Question

Two tiny conducting spheres are identical and carry charges of - 20.0 µC and +50.0 µC. They are separated by a distance of 2.50 cm. (a) What is the magnitude of the force that each sphere experiences, and is the force attractive or repulsive? (b) The spheres are brought into contact and then separated to a distance of 2.50 cm.
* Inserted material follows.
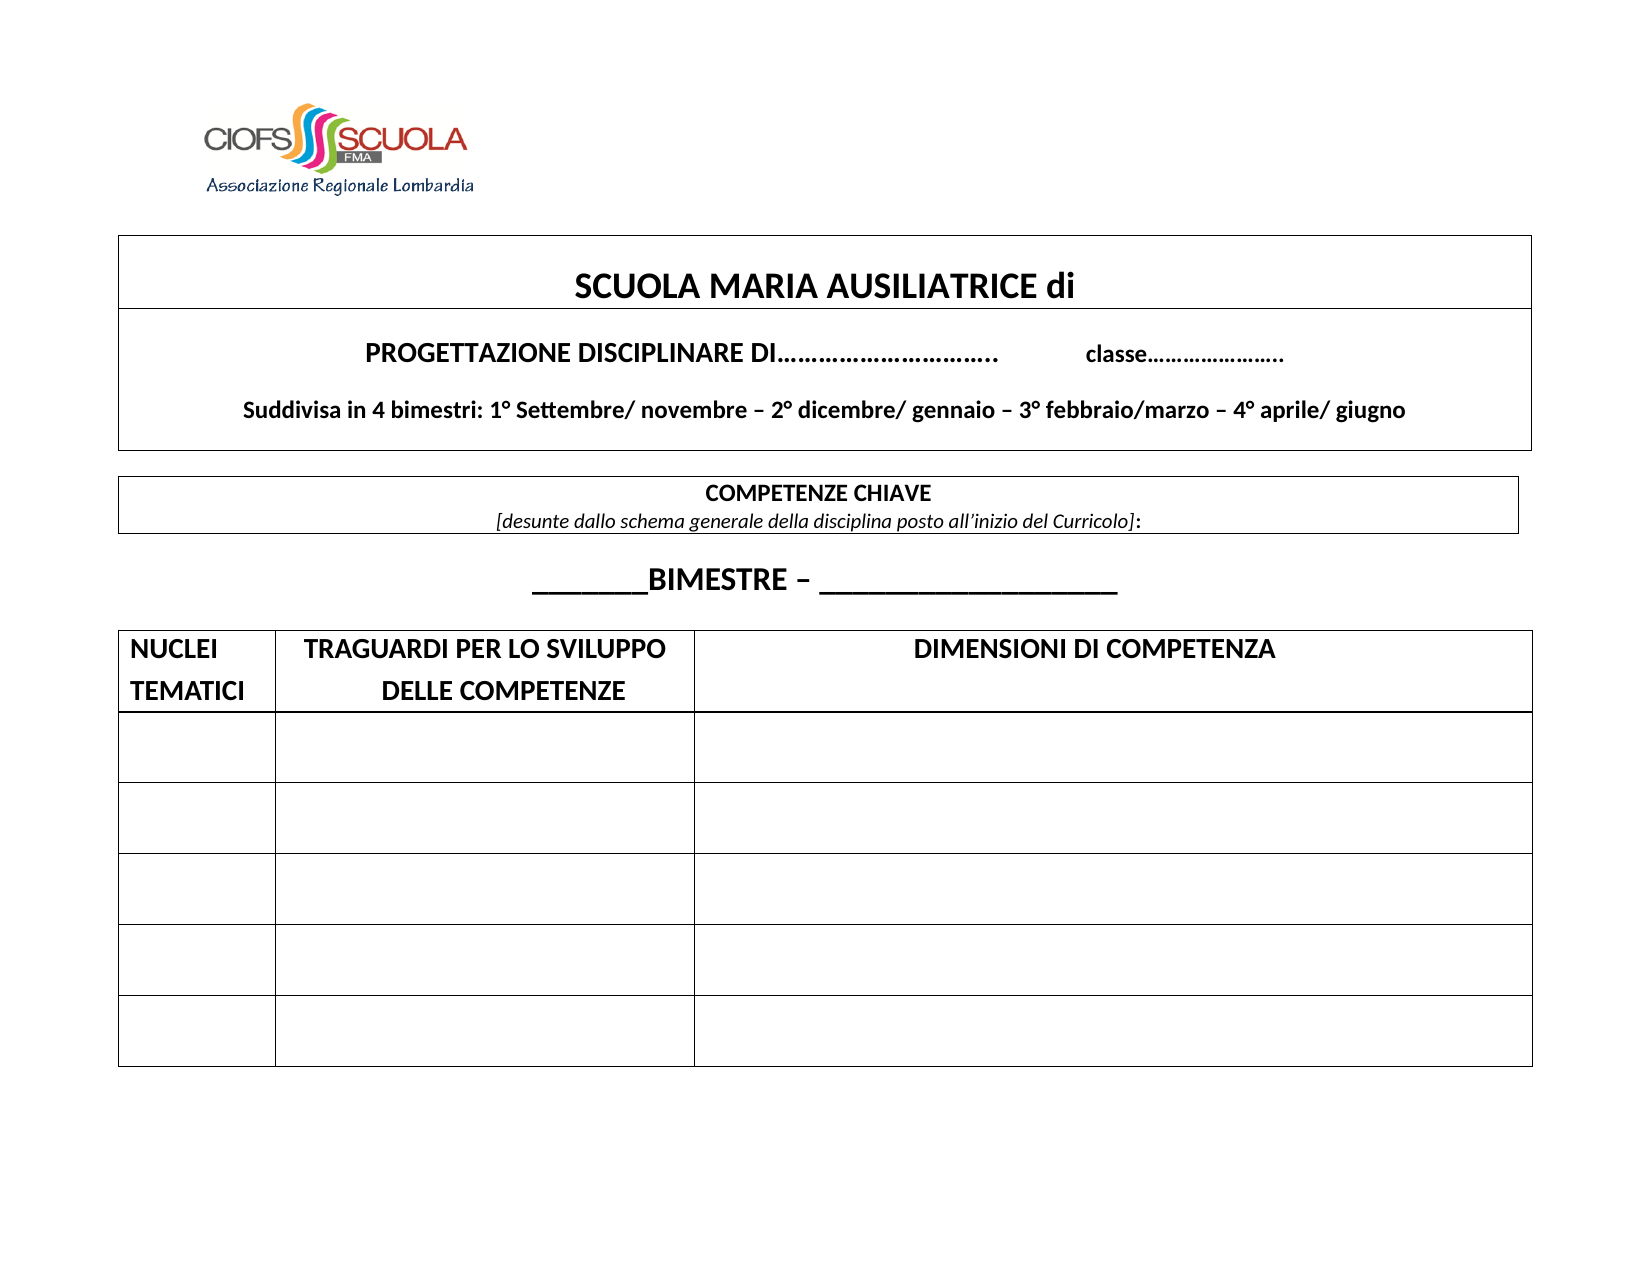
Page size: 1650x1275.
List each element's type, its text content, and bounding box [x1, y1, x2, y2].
Determine the magnitude of the force that each sphere now experiences, and state whether the force is attractive of repulsive.

Answer 1

Answer:

a

The force experience by the two spheres is $F_1 = 1.44*10^4 N$

This force is attractive cause the charge are unlike charges

b

The force experienced by the two spheres is  $F_2 = 3.24*10^{3} \ N$

The force is repulsive because the two charges are like charges

Explanation:

From the question we are told that

   The charge on the first sphere is  $q_1 = -20.0 \mu C = 20 *10^{-6} C$

    The charge on the second sphere is  $q_2 = 50 \mu C = 50*10^{-6} C$

      The distance of separation is $d = 2.50 \ cm = \frac{2.50}{100} = 0.025 \ m$

       

The electrostatic force experienced by the two spheres is mathematically represented as

                  $F_1 = \frac{k q_1 q_2}{d^2}$

Now k is the coulomb’s constant with a value of  $k = 9*10^9 N \cdot m^2 /C^2$

   So

              $F_1 = \frac{9*10^9 * 20 *10^{-6} * 50*10^{-6}}{0.025}$

              $F_1 = 1.44*10^4 N$

When the sphere are brought together the charge on each sphere would be the average of the total charge and this can be mathematically evaluated as

            $q = \frac{q_1 + q_2 }{2}$

            $q = \frac{(-20 + 50)*10^{-6} }{2}$

            $q = 15 \mu C$

So when they are seperated the electrostatic force experienced is  

         $F_2 = \frac{kq^2}{d^2}$

         $F_2 = \frac{ 9*10^9 * (15 *10^{-6})}{0.025}$

         $F_2 = 3.24*10^{3} \ N$